NREL provides technical support on electrochemical and thermal modeling to all of the CAEBAT teams as they work independently to develop and validate computer-aided engineering tools based on a variety of chemistries, cell geometries, and battery pack configurations.
CAEBAT has already produced models of alternatively stacked, wound-, and large-format cylindrical cell performance, as well as pack thermal networks. These models have been validated from the cell to the pack level.
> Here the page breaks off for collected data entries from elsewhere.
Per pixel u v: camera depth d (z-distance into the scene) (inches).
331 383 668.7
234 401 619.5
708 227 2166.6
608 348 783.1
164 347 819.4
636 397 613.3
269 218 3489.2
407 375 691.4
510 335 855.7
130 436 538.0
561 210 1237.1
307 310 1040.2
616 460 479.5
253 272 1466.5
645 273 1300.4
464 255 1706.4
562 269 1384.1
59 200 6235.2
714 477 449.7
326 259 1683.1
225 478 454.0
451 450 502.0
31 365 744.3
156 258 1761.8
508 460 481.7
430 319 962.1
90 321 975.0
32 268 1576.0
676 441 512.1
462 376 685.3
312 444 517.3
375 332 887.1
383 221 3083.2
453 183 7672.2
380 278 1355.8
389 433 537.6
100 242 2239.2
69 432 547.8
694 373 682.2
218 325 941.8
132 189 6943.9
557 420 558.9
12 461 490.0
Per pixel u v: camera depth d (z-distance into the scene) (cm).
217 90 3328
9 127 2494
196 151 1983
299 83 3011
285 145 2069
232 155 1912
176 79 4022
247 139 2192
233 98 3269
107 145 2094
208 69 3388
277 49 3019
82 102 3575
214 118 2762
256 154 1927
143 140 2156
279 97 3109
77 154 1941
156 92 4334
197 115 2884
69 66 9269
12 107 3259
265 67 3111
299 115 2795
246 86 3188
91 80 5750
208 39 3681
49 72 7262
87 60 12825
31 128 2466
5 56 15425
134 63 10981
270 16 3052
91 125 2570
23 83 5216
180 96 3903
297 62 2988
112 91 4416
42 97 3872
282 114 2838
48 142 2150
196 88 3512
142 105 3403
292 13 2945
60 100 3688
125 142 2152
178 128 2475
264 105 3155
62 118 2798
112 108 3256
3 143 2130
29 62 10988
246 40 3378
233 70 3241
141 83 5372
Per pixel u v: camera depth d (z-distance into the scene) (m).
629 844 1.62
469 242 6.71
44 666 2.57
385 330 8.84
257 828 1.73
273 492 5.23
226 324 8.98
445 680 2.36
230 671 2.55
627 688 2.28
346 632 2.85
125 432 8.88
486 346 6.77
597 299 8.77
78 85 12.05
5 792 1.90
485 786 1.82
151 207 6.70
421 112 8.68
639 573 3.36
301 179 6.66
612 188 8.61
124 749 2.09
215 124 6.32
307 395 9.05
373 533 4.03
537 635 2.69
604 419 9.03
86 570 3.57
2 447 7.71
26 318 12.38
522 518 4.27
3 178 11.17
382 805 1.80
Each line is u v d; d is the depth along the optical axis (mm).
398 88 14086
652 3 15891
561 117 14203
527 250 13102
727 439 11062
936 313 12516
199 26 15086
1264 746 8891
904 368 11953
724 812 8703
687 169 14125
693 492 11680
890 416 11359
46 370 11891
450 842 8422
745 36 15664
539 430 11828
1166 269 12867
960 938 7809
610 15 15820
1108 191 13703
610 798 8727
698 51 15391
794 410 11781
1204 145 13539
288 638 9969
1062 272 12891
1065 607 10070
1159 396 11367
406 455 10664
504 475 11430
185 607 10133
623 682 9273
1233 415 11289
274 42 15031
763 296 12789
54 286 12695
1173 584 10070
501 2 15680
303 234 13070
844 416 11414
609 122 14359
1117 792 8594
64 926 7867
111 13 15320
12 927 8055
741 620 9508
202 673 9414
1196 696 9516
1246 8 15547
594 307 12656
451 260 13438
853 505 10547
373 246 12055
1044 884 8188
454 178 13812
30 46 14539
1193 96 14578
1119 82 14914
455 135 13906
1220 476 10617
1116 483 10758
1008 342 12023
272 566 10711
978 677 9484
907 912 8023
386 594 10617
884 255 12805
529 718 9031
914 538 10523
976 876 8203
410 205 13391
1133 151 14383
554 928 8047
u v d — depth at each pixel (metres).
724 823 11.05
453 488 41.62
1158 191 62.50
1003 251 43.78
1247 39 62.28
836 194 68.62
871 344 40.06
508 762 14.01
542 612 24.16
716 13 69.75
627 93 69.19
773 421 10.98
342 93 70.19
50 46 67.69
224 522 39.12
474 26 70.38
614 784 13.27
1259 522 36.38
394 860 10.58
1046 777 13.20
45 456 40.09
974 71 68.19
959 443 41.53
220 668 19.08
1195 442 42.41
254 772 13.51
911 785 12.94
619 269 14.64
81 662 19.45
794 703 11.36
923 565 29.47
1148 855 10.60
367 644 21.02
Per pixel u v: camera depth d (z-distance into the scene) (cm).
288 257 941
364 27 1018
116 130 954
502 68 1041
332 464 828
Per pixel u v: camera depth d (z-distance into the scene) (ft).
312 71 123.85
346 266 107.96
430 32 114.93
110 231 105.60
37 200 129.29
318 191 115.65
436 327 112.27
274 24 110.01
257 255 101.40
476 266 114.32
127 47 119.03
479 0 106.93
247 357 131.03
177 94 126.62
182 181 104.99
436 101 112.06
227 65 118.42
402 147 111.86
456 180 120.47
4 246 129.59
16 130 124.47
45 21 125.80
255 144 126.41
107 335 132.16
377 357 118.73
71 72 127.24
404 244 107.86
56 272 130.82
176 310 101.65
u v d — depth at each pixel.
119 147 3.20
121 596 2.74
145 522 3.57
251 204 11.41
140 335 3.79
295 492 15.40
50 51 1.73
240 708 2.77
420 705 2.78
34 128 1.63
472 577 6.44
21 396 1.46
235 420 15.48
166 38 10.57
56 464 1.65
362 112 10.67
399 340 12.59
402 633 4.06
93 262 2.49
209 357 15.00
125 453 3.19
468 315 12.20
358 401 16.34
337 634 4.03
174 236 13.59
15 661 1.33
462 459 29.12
The software tools that have resulted from this collaboration are expected to become competitive marketplace offerings for battery engineers and EDV designers by the end of 2014.
"The simulation and automation tools that will come out of this project will impact the industry's ability to design energy storage systems at a faster pace," said Brian Sisk, director of Controls and Modeling for Johnson Controls Power Solutions. "We also believe this work will enable innovation in battery pack design and technology integration, leading to better electric vehicle performance."
In addition to computer-aided engineering and groundbreaking thermal evaluation and analysis, NREL also acts as a go-to resource in boosting efficiency and troubleshooting deficiencies in energy storage systems. This helps automakers and battery companies design better vehicles and meet challenging cost and performance targets.